Tarea - Retoma el fragmento sobre España y Europa y continúalo a partir de su última oración.

Fragmento para leer -
···
Pero hay una cuestión previa. Antes de saber qué Europa queremos deberíamos saber qué España va a configurar esa Europa.
Hay dos formas de entender Europa desde cualquiera de los países que la integran. Una sería la de los países que aún siguen debatiendo acerca de lo que son o pretenden ser, diluyendo así sus propias insuficiencias en un proyecto europeo, aún a riesgo de no aportar nada propio a ese proyecto; o integrando en el proyecto de esa Europa sus propias cualidades, aportando a su construcción lo que proviene de ellas mismas, de su posición geográfica, su historia, su cultura...
Algún país puede diluirse en Europa porque está en el centro de Europa, allí viven sus instituciones y porque ha renunciado a su proyecto nacional, y sigue entrampado en un constante flujo y reflujo de negociaciones entre sus regiones, que ya son naciones, en las que el todo —el país, la nación— ha desaparecido para quedar sustituido por las partes. En esa batalla histórica el Estado ha capitulado y la victoria le corresponde a las regiones.
···
Datos mostrados -
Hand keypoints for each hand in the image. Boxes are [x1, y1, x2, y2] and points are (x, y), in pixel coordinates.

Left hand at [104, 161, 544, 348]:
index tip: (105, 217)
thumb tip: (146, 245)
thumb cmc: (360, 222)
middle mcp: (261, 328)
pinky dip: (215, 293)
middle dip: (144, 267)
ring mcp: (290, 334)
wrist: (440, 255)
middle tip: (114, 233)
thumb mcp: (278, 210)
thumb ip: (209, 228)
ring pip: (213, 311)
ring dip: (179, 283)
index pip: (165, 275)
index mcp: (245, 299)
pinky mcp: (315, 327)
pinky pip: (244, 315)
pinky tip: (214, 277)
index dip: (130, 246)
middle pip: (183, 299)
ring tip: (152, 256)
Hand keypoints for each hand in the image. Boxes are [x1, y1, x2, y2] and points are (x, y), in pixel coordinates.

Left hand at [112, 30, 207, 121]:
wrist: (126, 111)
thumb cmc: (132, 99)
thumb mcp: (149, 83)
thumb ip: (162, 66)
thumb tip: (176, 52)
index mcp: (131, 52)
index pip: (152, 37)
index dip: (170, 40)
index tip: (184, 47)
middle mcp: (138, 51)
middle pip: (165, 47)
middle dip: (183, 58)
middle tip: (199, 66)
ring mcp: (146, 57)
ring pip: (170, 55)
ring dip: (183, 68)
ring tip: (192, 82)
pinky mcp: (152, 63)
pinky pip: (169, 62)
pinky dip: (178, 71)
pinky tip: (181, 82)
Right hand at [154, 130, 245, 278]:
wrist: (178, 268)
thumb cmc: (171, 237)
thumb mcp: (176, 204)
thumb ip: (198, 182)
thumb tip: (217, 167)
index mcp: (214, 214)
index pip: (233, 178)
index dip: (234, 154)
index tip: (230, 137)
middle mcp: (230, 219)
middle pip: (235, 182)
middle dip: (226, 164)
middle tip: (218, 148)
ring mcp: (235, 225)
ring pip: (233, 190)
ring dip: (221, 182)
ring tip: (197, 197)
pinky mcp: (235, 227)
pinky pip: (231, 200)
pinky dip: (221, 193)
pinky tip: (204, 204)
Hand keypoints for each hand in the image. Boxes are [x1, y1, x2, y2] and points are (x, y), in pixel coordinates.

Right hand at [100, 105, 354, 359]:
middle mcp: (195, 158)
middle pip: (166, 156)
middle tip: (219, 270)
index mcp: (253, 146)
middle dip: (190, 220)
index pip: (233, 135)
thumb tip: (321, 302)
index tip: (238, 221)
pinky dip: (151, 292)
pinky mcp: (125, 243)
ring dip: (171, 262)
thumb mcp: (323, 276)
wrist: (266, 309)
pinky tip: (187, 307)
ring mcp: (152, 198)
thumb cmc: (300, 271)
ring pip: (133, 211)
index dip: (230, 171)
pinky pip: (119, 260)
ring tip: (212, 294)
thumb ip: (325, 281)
···
Respuesta -
Pero eso no no los podemos permitir otros. Por nuestra situación periférica en Europa, pero sobre todo porque somos capaces de aportar una serie de elementos positivos a la construcción de esa Europa del futuro. Nuestra propia situación geográfica y nuestra vecindad sur con el Magreb (fuente de preocupaciones pero también de oportunidades) y nuestra historia que nos ha permitido a través de nuestro idioma común la conexión con más de 500 millones de personas en el mundo.
Un idioma no es sólo un ámbito de comunicación, aunque también, es una oportunidad para la extensión cultural, los negocios... Y es también una forma de entender la vida, la sociedad, es un concepto de relación, de familia... Trabajar por la conservación y extensión del español debería convertirse en el primer objetivo de nuestra acción exterior. Pero también de la interior: no nos podemos permitir que el español avance en el mundo y retroceda en España, no debemos ceder en fragmentar nuestro espacio de comunicación aceptando que en los colegios no se enseñe en español o que nos abonemos a la ridiculez de convertir en idiomas a dialectos como el bable o a formas de hablar español como el andaluz.
España debe salir de su Brexit particular, que está consumiendo buena parte de sus energías (como le ocurre a Europa) y concentrarse en su proyecto de futuro, conectando con el futuro de Europa.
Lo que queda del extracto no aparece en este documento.